When we look closely at Roethke's comparisons of Jane to nature, we get the sense that he was not drawn to her by traditional notions of physical beauty, but rather by her spirit. For Roethke, Jane represented all the surprise and complexity of the natural world. By comparing the dead Jane to all the living, natural things of the world, Roethke attempts to remember and hold onto this spirit that he loved, to give her new life, to "nudge [her]" from death's sleep.
- Line 1: In the very first line, Roethke uses a simile to compare Jane to natural elements. In line 1 her hair is limp and damp as the long stems of a plant. Shampoo adds tell us that limp hair is not what we should want—perhaps they are wrong, it seems to have made an impression on ol' Ted.
- Line 2: This time, Roethke compares Jane's mouth to a fish—we're not talking a cute little tropical fish here. A pickerel is not much of a looker. Not many girls would be thrilled with this comparison. So, what's up Roethke? Shmoop's mom always says, if you can't say anything nice don't say anything at all.
- Lines 5-9: Okay, hold onto your hats. In these lines a Roethke connects Jane metaphorically to a wren. So, this bird that represents Jane is singing her song and the song is so compelling that the shade starts to sing along too—then some mold joins in to round out the group. (Singing mold. Weird.) In the context of the metaphor, Jane takes on the characteristics of a bird. The shade and the mold are personification (the leaves too), taking on human abilities. Roethke is erasing the line between humanity and nature. We are nature and nature is us.

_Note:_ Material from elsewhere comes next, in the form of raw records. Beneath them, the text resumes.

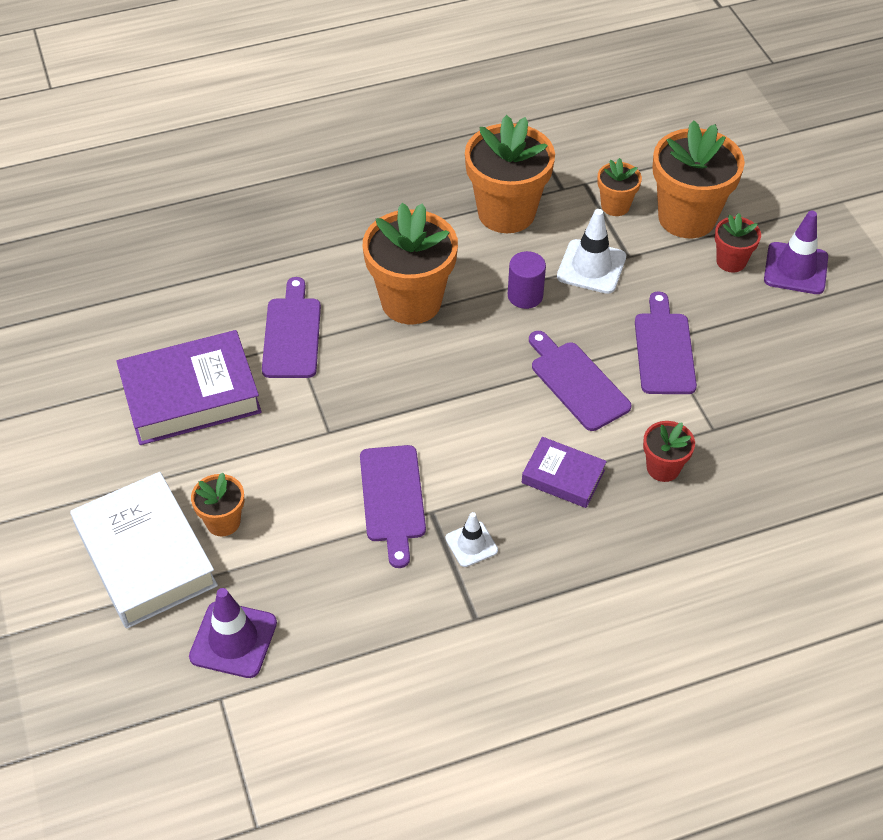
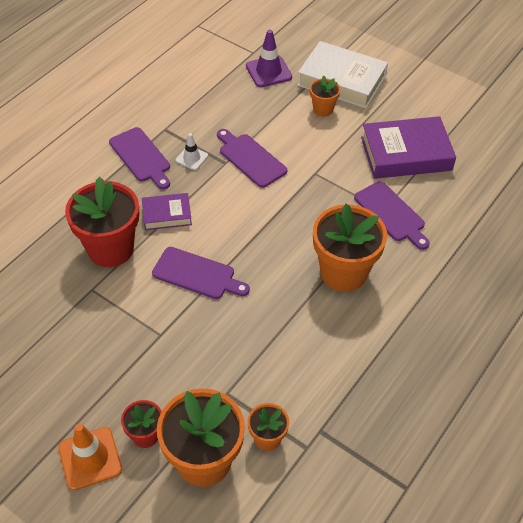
camera: 145 degrees right, 0 degrees up
purple book [116,330,262,445] -> purple book turned 45 degrees clockwise [361,116,456,179]
orange flower pot [465,115,555,233] -> none
purple cylinder [508,251,546,309] -> none
white traffic cone [557,209,626,294] -> none
purple cutting board [635,292,697,394] -> purple cutting board moved to [109,127,170,189]
red flower pot [643,421,695,482] -> red flower pot [65,177,139,267], size x1.99
purple traffic cone [764,211,828,294] -> orange traffic cone [58,424,122,490]

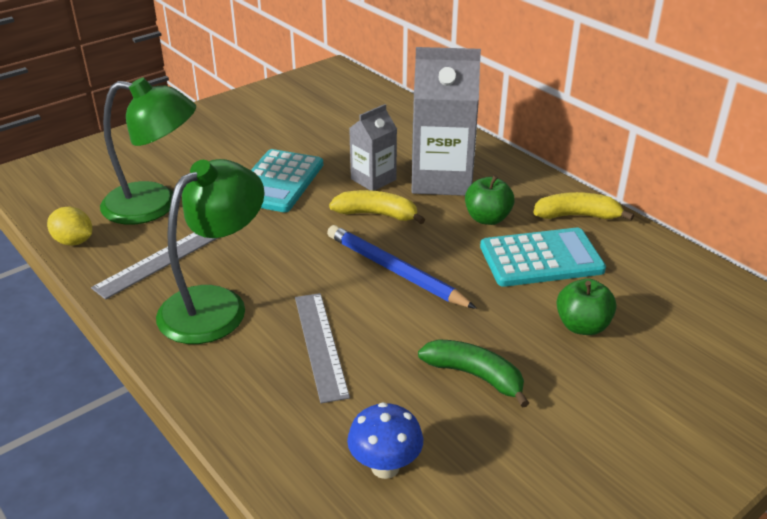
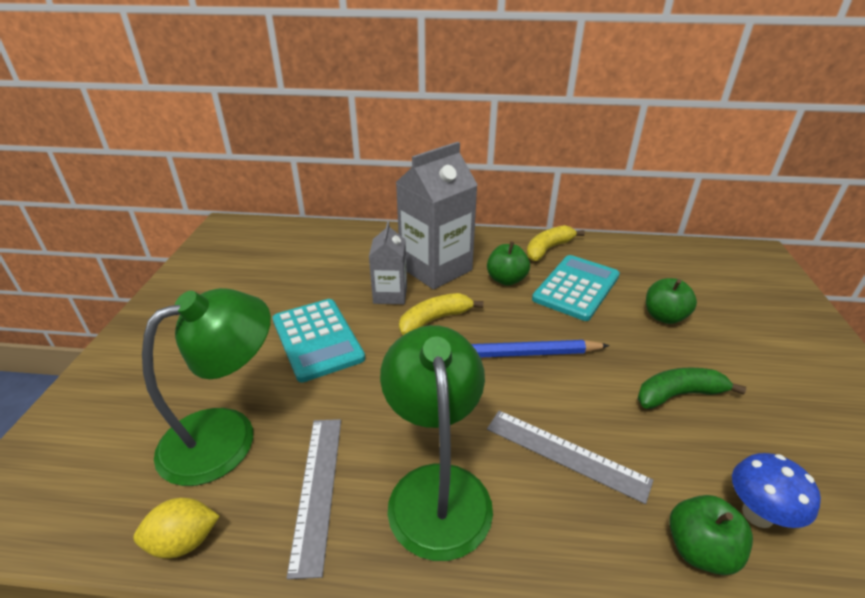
camera: 45 degrees left, 0 degrees up
none -> green apple [669,495,753,575]

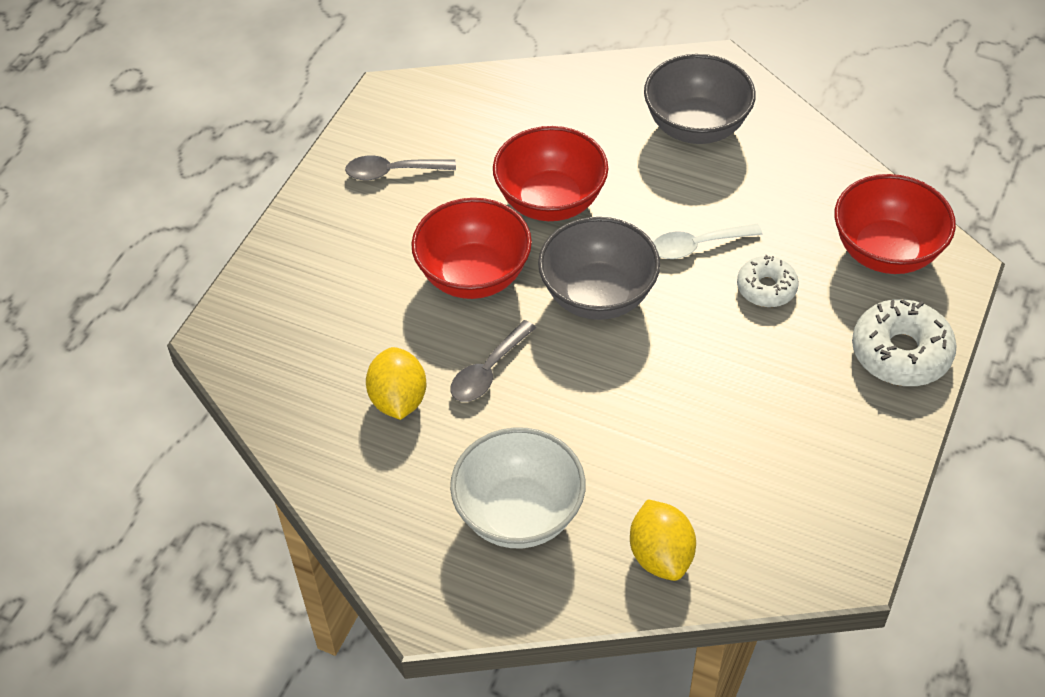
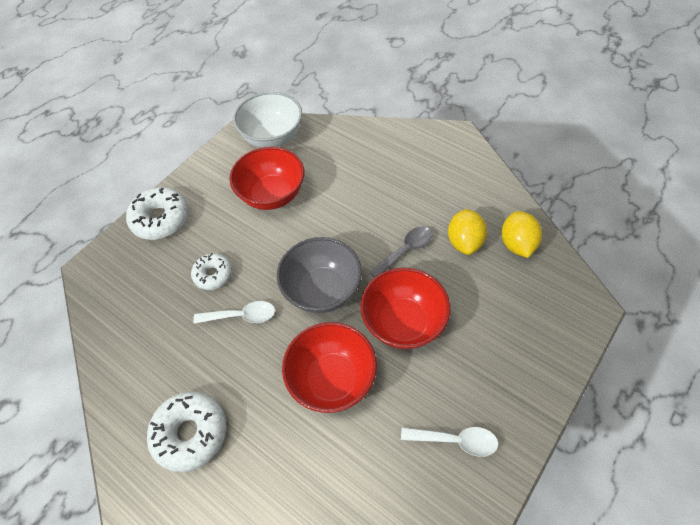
camera: 165 degrees left, 5 degrees up
grey spoon [345,156,456,180] -> white spoon [401,427,498,457]
white bowl [450,427,586,548] -> white bowl moved to [233,92,302,148]
yellow lemon [630,499,696,581] -> yellow lemon moved to [501,211,542,258]
grey bowl [644,54,756,144] -> white donut [147,391,226,472]
red bowl [834,174,956,274] -> red bowl moved to [229,147,305,210]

- Line 15: This section starts with another simile. This time, Jane is "like a fern, making a spiny shadow." Ferns have intricate, delicate looking leaves. Jane might have liked being compared to a fern. But Roethke doesn't let us enjoy the fern leaf very long. He takes our attention away from the green, living, leaf and focuses on the "spiny shadow" that the leaf casts. This shadow is intricate and interesting in its way, but it lacks the vibrancy of the living leaf. Roethke takes the leaf away from us the way Jane was taken from the speaker—the cast shadow from the living leaf like a memory of Jane.